The Materiality of Mild Fear
Deep Wood Women and Women Who
Have Incidents with Animals
Exhibition: 5 - 26 April 2019
Private View: Thursday 4 April 2019, 6-8:30pm
In her upcoming exhibition at Standpoint Gallery, Denise de Cordova presents a series of imagined beings developed from time spent navigating the deep woods and forests spaces of British Columbia, Canada.
For the past five years, Denise de Cordova has been walking, often alone, in the deep woods and forests spaces of British Columbia, visiting First Nation and Settler communities as part of an ongoing preoccupation with wildness and remoteness. Through her work, de Cordova considers how the idea of the female figurative sculpture can express landscape narratives, intercultural exchange and blended identities that draw upon European and non-European sources which allude to terra mater mythologies.
De Cordova describes falling and tumbling into love with the forest as almost shocking; “a deep phenomenological attachment to place that has become embodied and umbilical; a kind of longing to become part of the deep inside of the forest rather than experiencing a view from afar”. She coverts the sensation that John Berger describes as being “like the inside of a glove by the hand within it”. It’s about closeness, nearness and detail.
Part of the attraction for the artist is fear and the uncanny. How surveillance by non-human eyes and thoughts of being eaten, getting lost, and the supernatural, all feel possible and probable when faced with solitary deep wood imaginings. Feelings that heighten an awareness of mortality and vulnerability; but which also unleash the ‘mild fear’ that is creative and material, and the companion of making.
Conceived as a visual love letter (of sorts) to the deep woods, the exhibition presents the imagined beings that exist in the spaces between the trees: maenads, huntresses, wise women and goddesses, conflate and blur to create hybrid characters that have been ‘collected’ by the artist to be her fictitious walking companions. Ideas of dress, costume, myth and folklore congeal and compress: Fog/ Volcano Woman (Haida First Nation) greets and walks with Demeter (Classical European). Log Lady (Twin Peaks), the faithful one, is always there.
But in all fears, mild or otherwise, there are questions and doubts that flavour imagination and making, and for de Cordova one perpetually returns: Whether, as a European, it is possible to go beyond familiar frames of reference in terms of forest narratives, and how does one acknowledge similarity and difference simultaneously? Answer? Probably do more walking...
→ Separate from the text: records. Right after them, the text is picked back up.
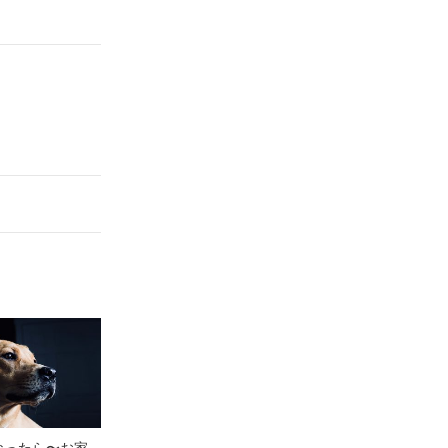
なったら〜お家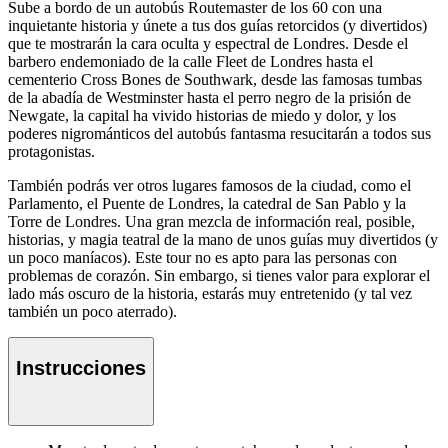
Sube a bordo de un autobús Routemaster de los 60 con una
inquietante historia y únete a tus dos guías retorcidos (y divertidos)
que te mostrarán la cara oculta y espectral de Londres. Desde el
barbero endemoniado de la calle Fleet de Londres hasta el
cementerio Cross Bones de Southwark, desde las famosas tumbas
de la abadía de Westminster hasta el perro negro de la prisión de
Newgate, la capital ha vivido historias de miedo y dolor, y los
poderes nigrománticos del autobús fantasma resucitarán a todos sus
protagonistas.
También podrás ver otros lugares famosos de la ciudad, como el
Parlamento, el Puente de Londres, la catedral de San Pablo y la
Torre de Londres. Una gran mezcla de información real, posible,
historias, y magia teatral de la mano de unos guías muy divertidos (y
un poco maníacos). Este tour no es apto para las personas con
problemas de corazón. Sin embargo, si tienes valor para explorar el
lado más oscuro de la historia, estarás muy entretenido (y tal vez
también un poco aterrado).
Instrucciones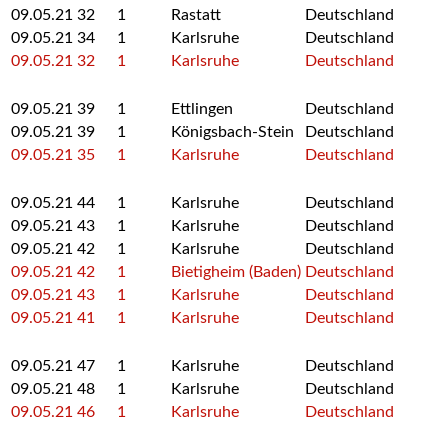
09.05.21
32
1
Rastatt
Deutschland
09.05.21
34
1
Karlsruhe
Deutschland
09.05.21
32
1
Karlsruhe
Deutschland
09.05.21
39
1
Ettlingen
Deutschland
09.05.21
39
1
Königsbach-Stein
Deutschland
09.05.21
35
1
Karlsruhe
Deutschland
09.05.21
44
1
Karlsruhe
Deutschland
09.05.21
43
1
Karlsruhe
Deutschland
09.05.21
42
1
Karlsruhe
Deutschland
09.05.21
42
1
Bietigheim (Baden)
Deutschland
09.05.21
43
1
Karlsruhe
Deutschland
09.05.21
41
1
Karlsruhe
Deutschland
09.05.21
47
1
Karlsruhe
Deutschland
09.05.21
48
1
Karlsruhe
Deutschland
09.05.21
46
1
Karlsruhe
Deutschland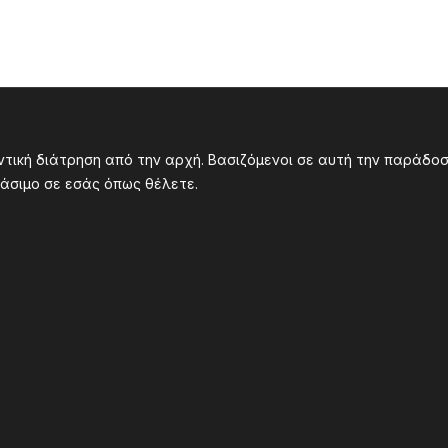
υντική διάτρηση από την αρχή. Βασιζόμενοι σε αυτή την παράδ
άσιμο σε εσάς όπως θέλετε.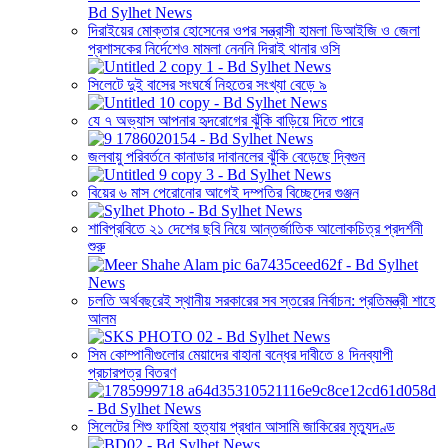
দিরাইয়ের মোক্তার হোসেনের ওপর সন্ত্রাসী হামলা ডিআইজি ও জেলা
প্রশাসকের নির্দেশেও মামলা নেননি দিরাই থানার ওসি
সিলেটে দুই বাসের সংঘর্ষে নিহতের সংখ্যা বেড়ে ৯
যে ৭ অভ্যাস আপনার হৃদরোগের ঝুঁকি বাড়িয়ে দিতে পারে
জলবায়ু পরিবর্তনে কানাডার দাবানলের ঝুঁকি বেড়েছে দ্বিগুন
বিয়ের ৬ মাস পেরোনোর আগেই দম্পতির বিচ্ছেদের গুঞ্জন
শাবিপ্রবিতে ২১ দেশের ছবি নিয়ে আন্তর্জাতিক আলোকচিত্র প্রদর্শনী
শুরু
চলতি অর্থবছরেই স্থানীয় সরকারের সব স্তরের নির্বাচন: প্রতিমন্ত্রী শাহে
আলম
সিম কোম্পানীগুলোর মেয়াদের বাহানা বন্ধের দাবীতে ৪ দিনব্যাপী
প্রচারপত্র বিতরণ
সিলেটের শিশু ফাহিমা হত্যায় প্রধান আসামি জাকিরের মৃত্যুদণ্ড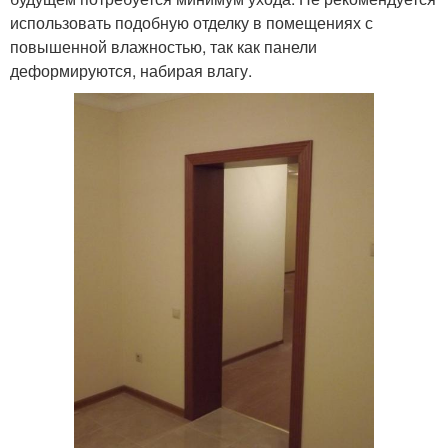
использовать подобную отделку в помещениях с
повышенной влажностью, так как панели
деформируются, набирая влагу.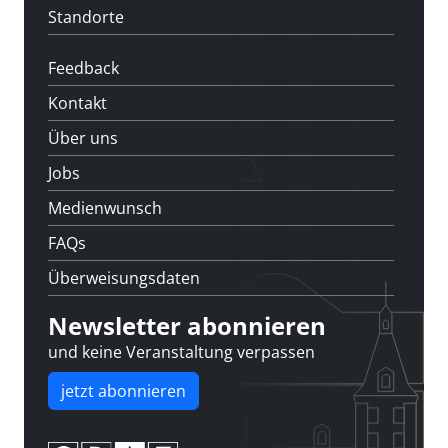
Standorte
Feedback
Kontakt
Über uns
Jobs
Medienwunsch
FAQs
Überweisungsdaten
Newsletter abonnieren
und keine Veranstaltung verpassen
jetzt abonnieren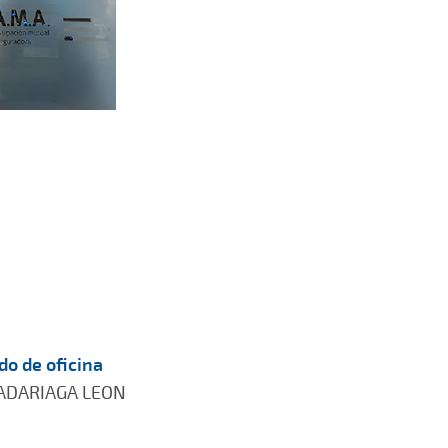
do de oficina
ADARIAGA LEON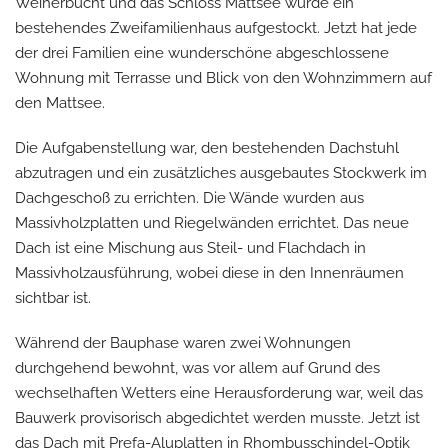
Weiherbucht und das Schloss Mattsee wurde ein
bestehendes Zweifamilienhaus aufgestockt. Jetzt hat jede
der drei Familien eine wunderschöne abgeschlossene
Wohnung mit Terrasse und Blick von den Wohnzimmern auf
den Mattsee.
Die Aufgabenstellung war, den bestehenden Dachstuhl
abzutragen und ein zusätzliches ausgebautes Stockwerk im
Dachgeschoß zu errichten. Die Wände wurden aus
Massivholzplatten und Riegelwänden errichtet. Das neue
Dach ist eine Mischung aus Steil- und Flachdach in
Massivholzausführung, wobei diese in den Innenräumen
sichtbar ist.
Während der Bauphase waren zwei Wohnungen
durchgehend bewohnt, was vor allem auf Grund des
wechselhaften Wetters eine Herausforderung war, weil das
Bauwerk provisorisch abgedichtet werden musste. Jetzt ist
das Dach mit Prefa-Aluplatten in Rhombusschindel-Optik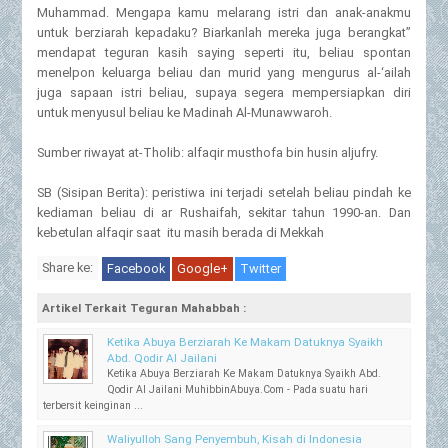
Muhammad. Mengapa kamu melarang istri dan anak-anakmu
untuk berziarah kepadaku? Biarkanlah mereka juga berangkat”
mendapat teguran kasih saying seperti itu, beliau spontan
menelpon keluarga beliau dan murid yang mengurus al-‘ailah
juga sapaan istri beliau, supaya segera mempersiapkan diri
untuk menyusul beliau ke Madinah Al-Munawwaroh.
Sumber riwayat at-Tholib: alfaqir musthofa bin husin aljufry.
SB (Sisipan Berita): peristiwa ini terjadi setelah beliau pindah ke
kediaman beliau di ar Rushaifah, sekitar tahun 1990-an. Dan
kebetulan alfaqir saat itu masih berada di Mekkah
Share ke:
Facebook
Google+
Twitter
Artikel Terkait Teguran Mahabbah :
Ketika Abuya Berziarah Ke Makam Datuknya Syaikh
Abd. Qodir Al Jailani
Ketika Abuya Berziarah Ke Makam Datuknya Syaikh Abd.
Qodir Al Jailani MuhibbinAbuya.Com - Pada suatu hari
terbersit keinginan ...
Waliyulloh Sang Penyembuh, Kisah di Indonesia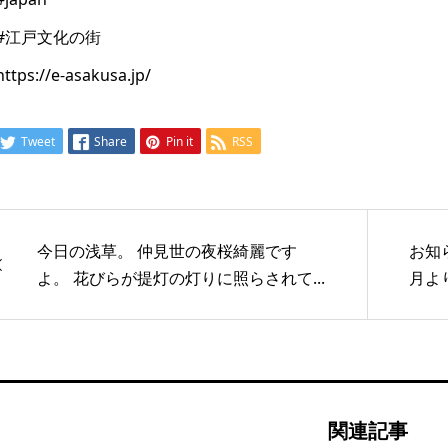
#江戸文化の街
https://e-asakusa.jp/
Tweet
Share
Pin it
RSS
今日の浅草。 仲見世の夜桜綺麗です
お知
よ。 花びらが提灯の灯りに照らされて...
月よ
関連記事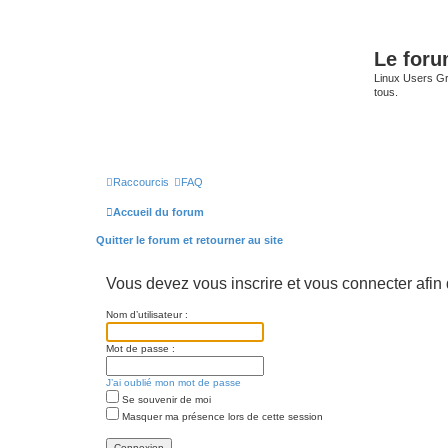
Le for
Linux Users Gro
tous.
Raccourcis
FAQ
Accueil du forum
Quitter le forum et retourner au site
Vous devez vous inscrire et vous connecter afin de
Nom d’utilisateur :
Mot de passe :
J’ai oublié mon mot de passe
Se souvenir de moi
Masquer ma présence lors de cette session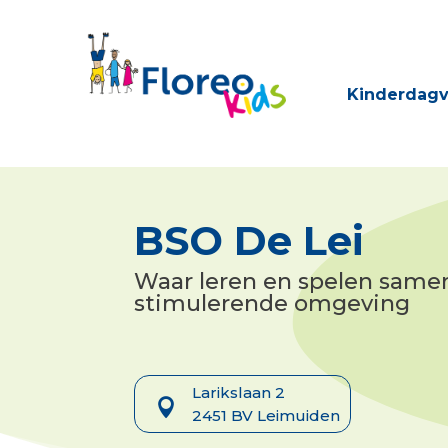
Kinderdagve
BSO De Lei
Waar leren en spelen sam
stimulerende omgeving
Larikslaan 2

2451 BV Leimuiden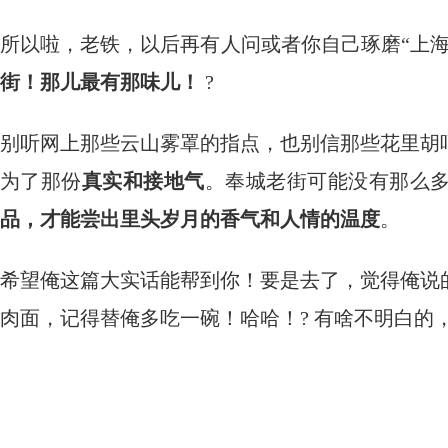
所以啦，老铁，以后再有人问或者你自己琢磨“上海
街！那儿最有那味儿！
​ ?
别听网上那些云山雾罩的指点，也别信那些花里胡
为了那份
真实和接地气
。奉城老街可能没有那么
品，才能尝出里头岁月的香气和人情的温度
。
希望俺这篇大实话能帮到你！要是去了，觉得俺说
肉面，记得替俺多吃一碗！哈哈！? 有啥不明白的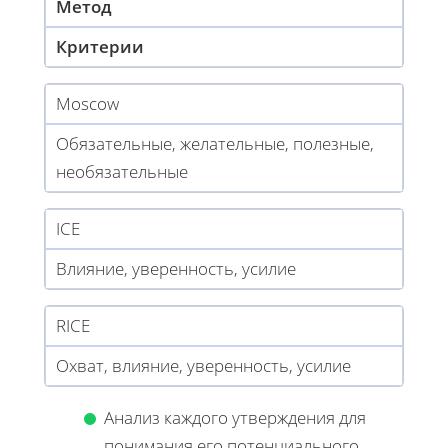
Метод
Критерии
Moscow
Обязательные, желательные, полезные,
необязательные
ICE
Влияние, уверенность, усилие
RICE
Охват, влияние, уверенность, усилие
Анализ каждого утверждения для
понимания его потенциального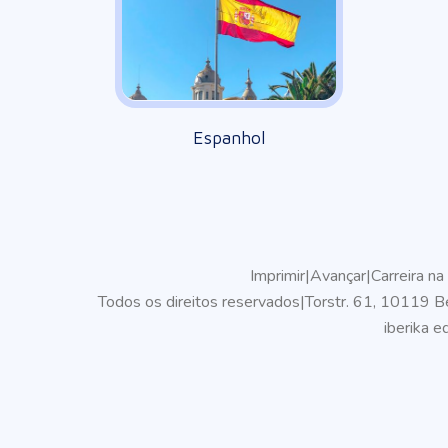
Espanhol
Imprimir
|
Avançar
|
Carreira na
Todos os direitos reservados
|
Torstr. 61, 10119 Be
iberika 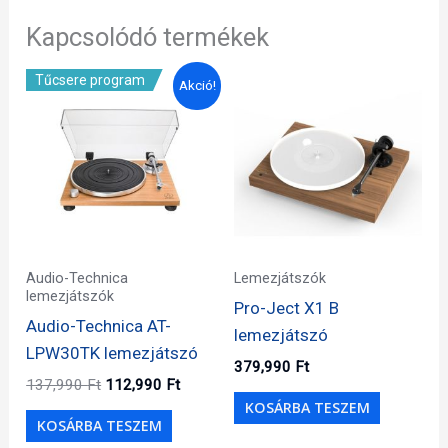
Kapcsolódó termékek
Tűcsere program
Akció!
Audio-Technica
Lemezjátszók
lemezjátszók
Pro-Ject X1 B
Audio-Technica AT-
lemezjátszó
LPW30TK lemezjátszó
379,990
Ft
Original
Current
137,990
Ft
112,990
Ft
price
price
KOSÁRBA TESZEM
was:
is:
KOSÁRBA TESZEM
137,990 Ft.
112,990 Ft.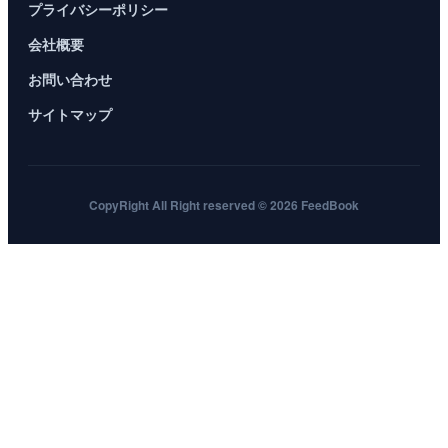
プライバシーポリシー
会社概要
お問い合わせ
サイトマップ
CopyRight All Right reserved © 2026 FeedBook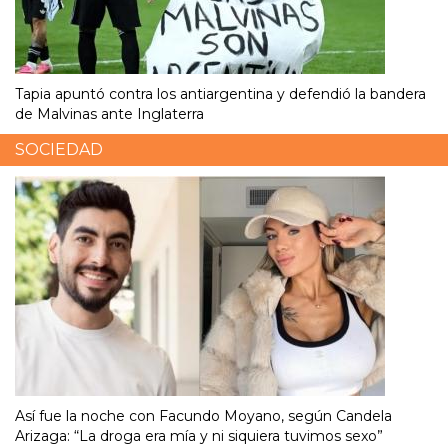
Tapia apuntó contra los antiargentina y defendió la bandera
de Malvinas ante Inglaterra
SOCIEDAD
Así fue la noche con Facundo Moyano, según Candela
Arizaga: “La droga era mía y ni siquiera tuvimos sexo”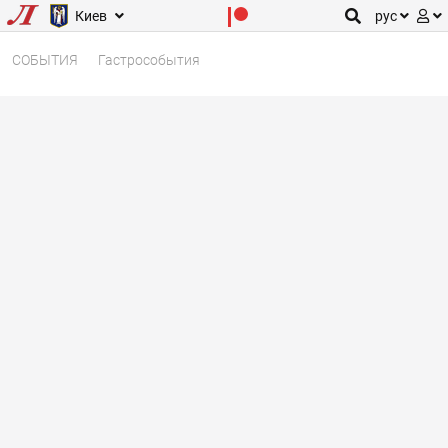
Киев
рус
СОБЫТИЯ
Гастрособытия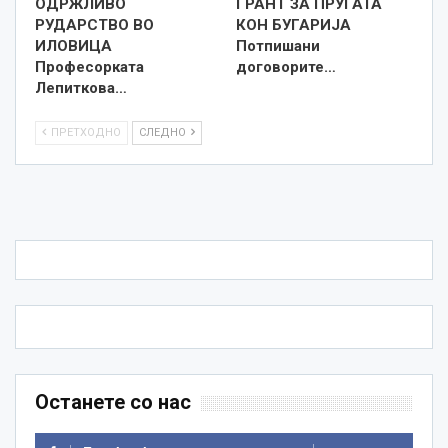
ОДРЖЛИВО
ГРАНТ ЗА ПРУГАТА
РУДАРСТВО ВО
КОН БУГАРИЈА
ИЛОВИЦА
Потпишани
Професорката
договорите…
Лепиткова…
ПРЕТХОДНО
СЛЕДНО
Останете со нас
Denise de Cordova (born 1957 Birkenhead, UK) trained at the Laird School of Arts and Crafts, Birkenhead (1975–1976) and Brighton Polytechnic (1977–1980). In 1981 she was selected for the Royal College of Art Travel Scholarship to Carrara, Italy, and in 1983 gained an MA in Sculpture from the Royal College of Art. She was the Henry Moore Foundation Fellow in 1984–1985 and became a member of Royal Society of Sculptors in 2015.
Recent residencies include Test Drive Residency, Bowen Island, BC, Canada (2018), Ceramic workshop residency, Bowen Island, BC, Canada (2017), Garage Editions Print Residency, University of Worcester (2015), Ceramics Residency, Standpoint, London (2014). Recent solo exhibitions include: Plaything Two person Exhibition, Blyth Gallery, Imperial College, London 2017, Lies and Camouflage, Art Projects - Eagle Gallery, London Art Fair 2015, Congregation, Jesus College, Cambridge 2013, Salon Particular, Middleton Square Church, Islington, London 2011, Doña Stones and Other Stories, Eagle Gallery, London 2011, Contemporary Sculpture Programme, Clifford Chance, Canary Wharf, London 2010-11. Recent group exhibitions include Particular Conditions, Millimetre 02 Project, Kingsgate Project Space, London and Kyoto, Japan 2016/17, Drawing Show, Royal College of Art, London 2016, Kicking an Elephant Through a Catflap, Royal College of Art, London 2016, Summer Exhibition, Royal Academy of Arts, London.
Denise de Cordova is represented by Eagle Gallery, London.